Também conhecido como Aeroporto de Cumbica, Guarulhos concentra a maior parte dos casos. Nos três principais aeroportos da cidade paulista, os furtos cresceram mais de 20% nos três primeiros meses deste ano em comparação com o mesmo período do ano passado. Só em Guarulhos, foram registrados nove em cada dez casos.
Imagens de câmeras de segurança mostraram como os criminosos agem. Em um dos flagrantes, um homem é visto segurando uma mochila e aparenta falar ao telefone, enquanto observa um passageiro distraído, tomando café e mexendo no celular.
A bagagem dele estava no chão, sem proteção. Em poucos segundos, o suspeito se aproximou, trocou as mochilas e deixou o local discretamente.

Em outro caso, um casal chega de um voo internacional em Guarulhos.
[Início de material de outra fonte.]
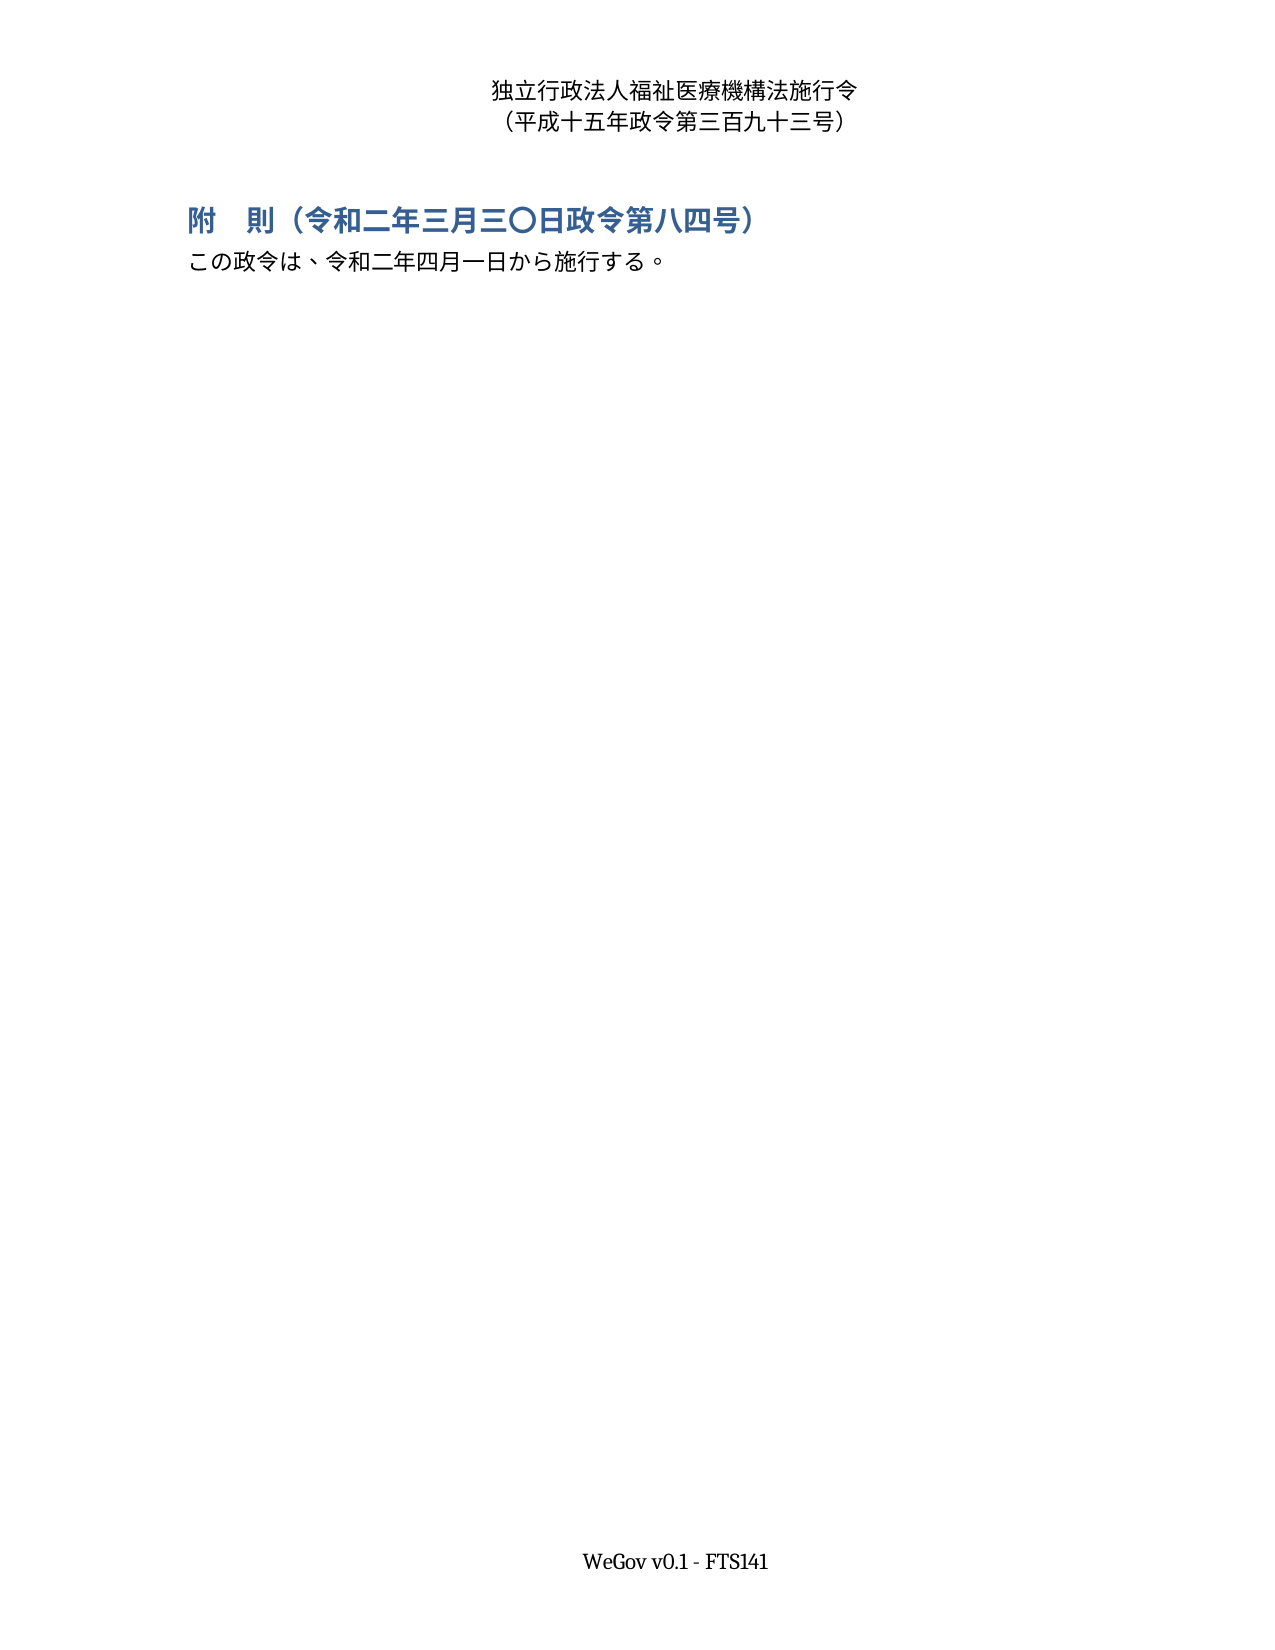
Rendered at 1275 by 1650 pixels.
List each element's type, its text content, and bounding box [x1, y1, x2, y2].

subtitle 附 則（令和二年三月三〇日政令第八四号） [187, 200, 1087, 240]
text この政令は、令和二年四月一日から施行する。 [187, 246, 1087, 277]
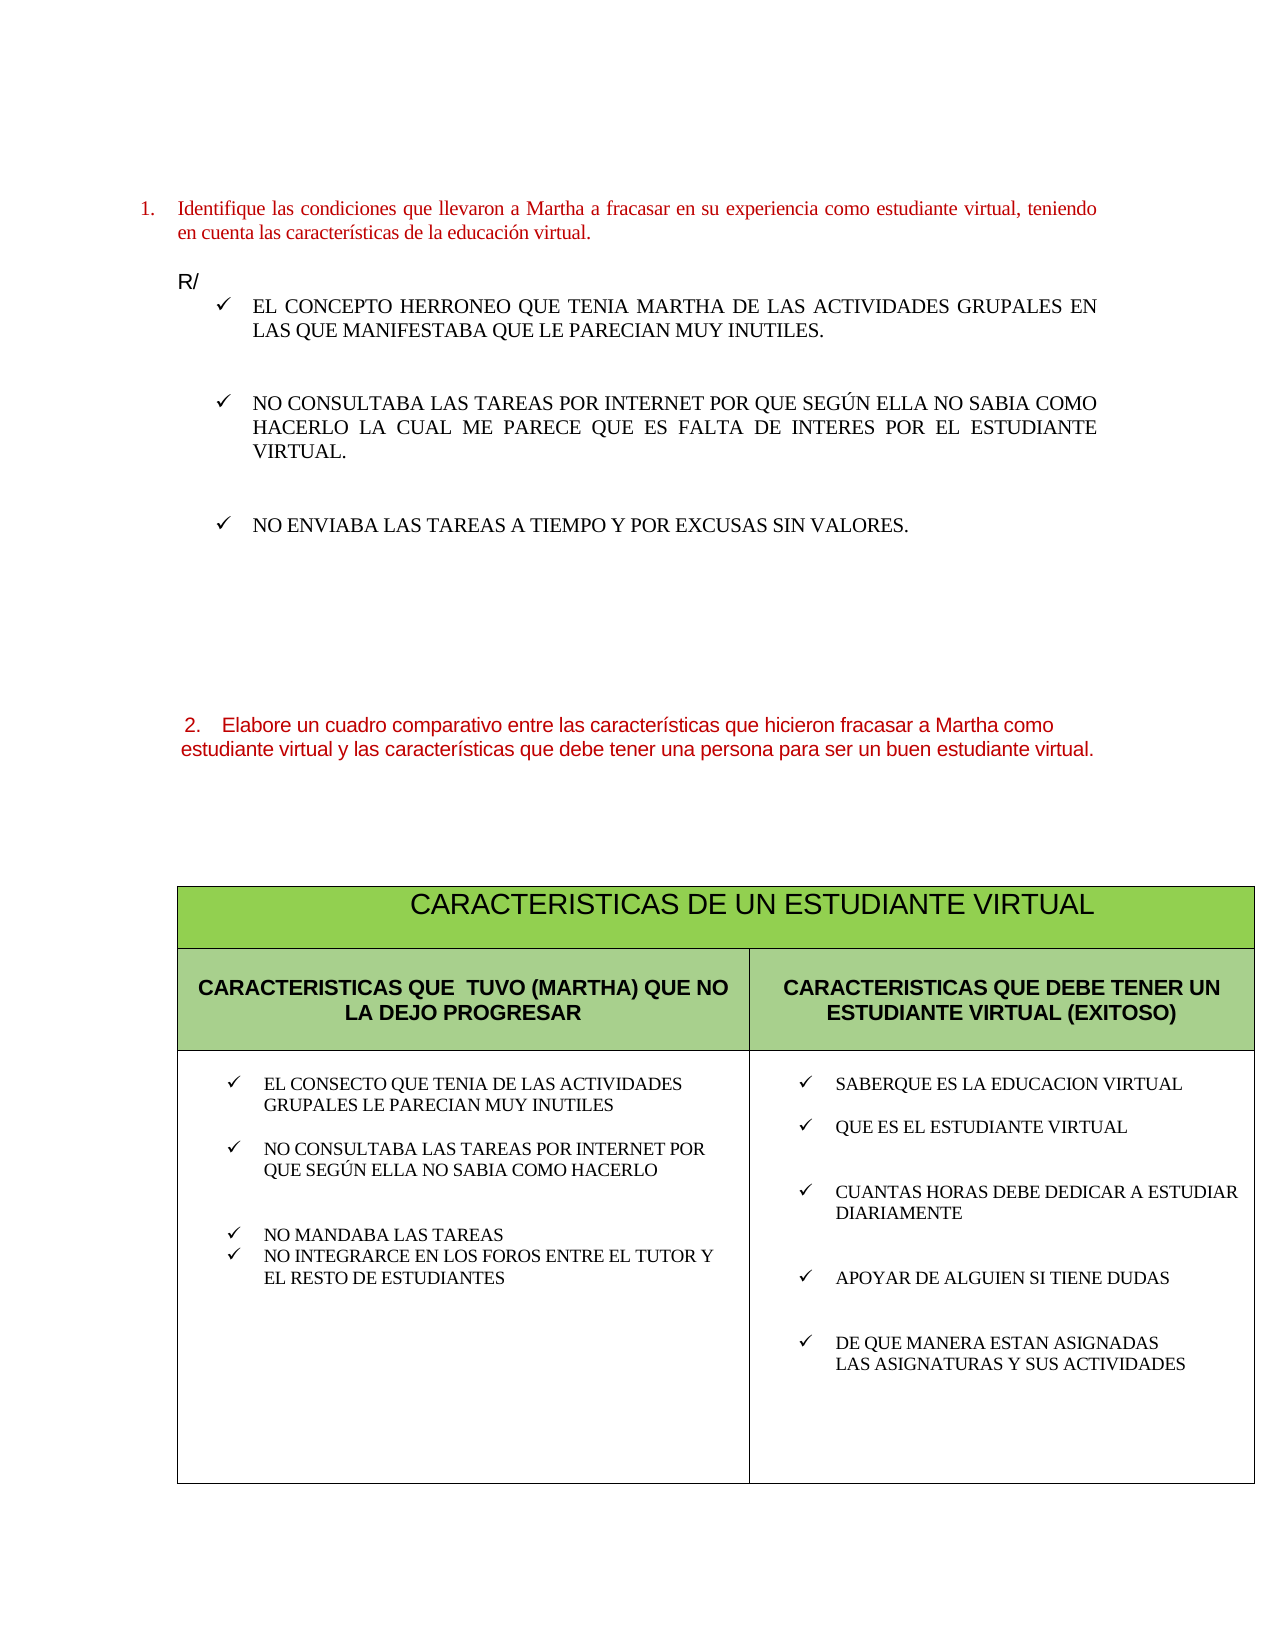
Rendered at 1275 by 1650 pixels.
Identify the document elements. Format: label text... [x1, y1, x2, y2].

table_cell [750, 1051, 1254, 1482]
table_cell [178, 1051, 749, 1482]
table_cell CARACTERISTICAS QUE DEBE TENER UN ESTUDIANTE VIRTUAL (EXITOSO) [750, 949, 1254, 1050]
list Identifique las condiciones que llevaron a Martha a fracasar en su experiencia como estudiante virtual, teniendo en cuenta las características de la educación virtual. [140, 196, 1098, 244]
list NO CONSULTABA LAS TAREAS POR INTERNET POR QUE SEGÚN ELLA NO SABIA COMO HACERLO LA CUAL ME PARECE QUE ES FALTA DE INTERES POR EL ESTUDIANTE VIRTUAL. [215, 391, 1098, 463]
text R/ [177, 269, 1098, 294]
list NO ENVIABA LAS TAREAS A TIEMPO Y POR EXCUSAS SIN VALORES. [215, 513, 1098, 537]
table_cell CARACTERISTICAS QUE TUVO (MARTHA) QUE NO LA DEJO PROGRESAR [178, 949, 749, 1050]
list EL CONCEPTO HERRONEO QUE TENIA MARTHA DE LAS ACTIVIDADES GRUPALES EN LAS QUE MANIFESTABA QUE LE PARECIAN MUY INUTILES. [215, 294, 1098, 342]
table_header CARACTERISTICAS DE UN ESTUDIANTE VIRTUAL [178, 887, 1254, 948]
list Elabore un cuadro comparativo entre las características que hicieron fracasar a Martha como estudiante virtual y las características que debe tener una persona para ser un buen estudiante virtual. [140, 713, 1098, 761]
Eles colocam as malas em um carro, mas esquecem a última na calçada. Minutos depois, um homem em um veículo identificado como táxi percebe a bagagem, a coloca em seu porta-malas e vai embora.
Ao todo, 501 furtos foram registrados nos três principais aeroportos paulistas no primeiro trimestre deste ano. A Polícia Civil prendeu 33 pessoas suspeitas de envolvimento nos crimes.
Segundo os investigadores, os suspeitos circulam pelos aeroportos fingindo ser passageiros. “Esses criminosos atuam de forma muito dissimulada. Eles se vestem como pessoas que realmente estão indo viajar. Normalmente eles têm uma mochila nas costas, às vezes duas, e podem estar ao lado da vítima sem levantar suspeitas”, explicou o delegado Luiz Alberto Guerra.
A polícia destacou que esse tipo de crime é difícil de ser evitado, e o trabalho de identificação costuma começar após a denúncia da vítima. “A gente faz toda uma análise retrospectiva das imagens das câmeras para identificar os movimentos do suspeito”, contou o delegado.
Por essa razão, os especialistas reforçaram a importância de medidas de prevenção, como manter bolsas e malas sempre próximas, usar cadeados e redobrar a atenção com documentos pessoais.

A reportagem também conversou com passageiros no local. “Tenho muito medo de perder documentos. Qualquer descuido pode virar um grande problema. Então fico sempre de olho nas minhas coisas”, afirmou Marina Moura, aposentada.
Já a professora Luzimar disse que criou estratégias para evitar os furtos. “A gente amarra uma bolsa na outra e evita se afastar. Qualquer coisa que levem faz falta”, observou ela.
Desde o início deste mês de maio, as penas para o crime de furto ficaram mais rígidas após a sanção de uma nova lei. Agora, a sentença máxima pode chegar a seis anos de prisão. Antes, era de quatro anos.